# Idolomantis & Phyllocrania UK?



## Justin (Jul 16, 2006)

Hi all,

Does anyone from the UK on here keep/breed I. diabolica or P. paradoxa?

If so I'd love to see soem photo's of them and the housing if possible?


----------



## Ian (Jul 17, 2006)

I have kept these in the past on numerous occasions. However, I never usually take photos of the enclosure. Ellroy (Alan) has some, and will also tell you about his idolomantis success!

You can have a look in my gallery for other mantid photos:

www.insectstore.com/gallery


----------



## ellroy (Jul 17, 2006)

Hi Justin,

I've posted the pics I have so far in some of the other sections

http://www.mantidforum.com/forum/viewtopic.php?t=3218

http://www.mantidforum.com/forum/viewtopic.php?t=3203

I don't have any of my paradoxa yet but hope to take some when I get a free moment. There is quite a bit of housing info on this forum but you can PM me if you need specific info,

Cheers

Alan


----------



## Justin (Jul 17, 2006)

Thanks Alan,

Congratulations on your success with the diabolica! Have you found them easy to keep?

Put me down for offspring when they hatch and be sure to post pics when they hatch as well :wink:


----------



## ellroy (Jul 17, 2006)

Hi Justin,

Yes, I've found them very easy to keep as far as feeding and environmental conditions....its just the later moults that can be a challenge and this is where many people have lost otherwise healthy mantids. I've managed 2 successful adult moults but that may have been down to luck. I hope to keep working with Idolo's to find a winning formula!

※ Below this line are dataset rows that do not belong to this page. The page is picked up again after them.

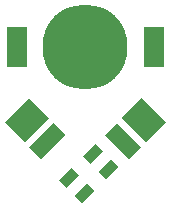
<source format=gts>
G04 #@! TF.FileFunction,Soldermask,Top*
%FSLAX46Y46*%
G04 Gerber Fmt 4.6, Leading zero omitted, Abs format (unit mm)*
G04 Created by KiCad (PCBNEW 4.0.2+dfsg1-stable) date Tue 27 Nov 2018 02:44:50 AM EST*
%MOMM*%
G01*
G04 APERTURE LIST*
%ADD10C,0.100000*%
%ADD11C,7.200000*%
%ADD12R,1.700000X3.400000*%
G04 APERTURE END LIST*
D10*
D11*
X147000000Y-96500000D03*
D12*
X141200000Y-96500000D03*
X152800000Y-96500000D03*
D10*
G36*
X149856279Y-106631619D02*
X148795619Y-107692279D01*
X148159223Y-107055883D01*
X149219883Y-105995223D01*
X149856279Y-106631619D01*
X149856279Y-106631619D01*
G37*
G36*
X148512777Y-105288117D02*
X147452117Y-106348777D01*
X146815721Y-105712381D01*
X147876381Y-104651721D01*
X148512777Y-105288117D01*
X148512777Y-105288117D01*
G37*
G36*
X144783721Y-107744381D02*
X145844381Y-106683721D01*
X146480777Y-107320117D01*
X145420117Y-108380777D01*
X144783721Y-107744381D01*
X144783721Y-107744381D01*
G37*
G36*
X146127223Y-109087883D02*
X147187883Y-108027223D01*
X147824279Y-108663619D01*
X146763619Y-109724279D01*
X146127223Y-109087883D01*
X146127223Y-109087883D01*
G37*
G36*
X151766396Y-100817994D02*
X153817006Y-102868604D01*
X152119950Y-104565660D01*
X150069340Y-102515050D01*
X151766396Y-100817994D01*
X151766396Y-100817994D01*
G37*
G36*
X149680431Y-102903959D02*
X151731041Y-104954569D01*
X150741091Y-105944519D01*
X148690481Y-103893909D01*
X149680431Y-102903959D01*
X149680431Y-102903959D01*
G37*
G36*
X140187994Y-102868604D02*
X142238604Y-100817994D01*
X143935660Y-102515050D01*
X141885050Y-104565660D01*
X140187994Y-102868604D01*
X140187994Y-102868604D01*
G37*
G36*
X142273959Y-104954569D02*
X144324569Y-102903959D01*
X145314519Y-103893909D01*
X143263909Y-105944519D01*
X142273959Y-104954569D01*
X142273959Y-104954569D01*
G37*
M02*

</source>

Will certainly try to get some good pics when they hatch,

Alan


----------



## Jwonni (Jul 17, 2006)

ellroy i that 2 out of 2 or did you have some fails?

also are you the one when pics were posted that had straw attached to the top of the tank?


----------



## Justin (Jul 17, 2006)

Thanks for the info Alan, what do you think prevented you from losing some when they molted?


----------



## ellroy (Jul 17, 2006)

I started with 6 nymphs and only 2 made it to adulthood. I lost 3 as subadults and one died following the final moult.

It was Devilsflower who used the straw in the cages but I have not used this method. Its something I will try when I am rearing nymphs in the future as well as the mesh cages that have worked for these 2.

Alan


----------



## Justin (Jul 17, 2006)

May I ask who you got the nymphs from? You can PM me the info if you want.


----------



## ellroy (Jul 17, 2006)

I got them from Ian at Mantisinc but I'm not sure if he has anymore at the moment, might be worth checking his website though as he gets new stock in all the time.

Alan


----------



## Ian (Jul 17, 2006)

Yea...although going away soon so will not have any for sale for a while.

If you are desperate...will have some L5/6 pairs coming next week, but they won't be cheap


----------



## Justin (Jul 17, 2006)

PM me the prices if you would Ian please :wink:


----------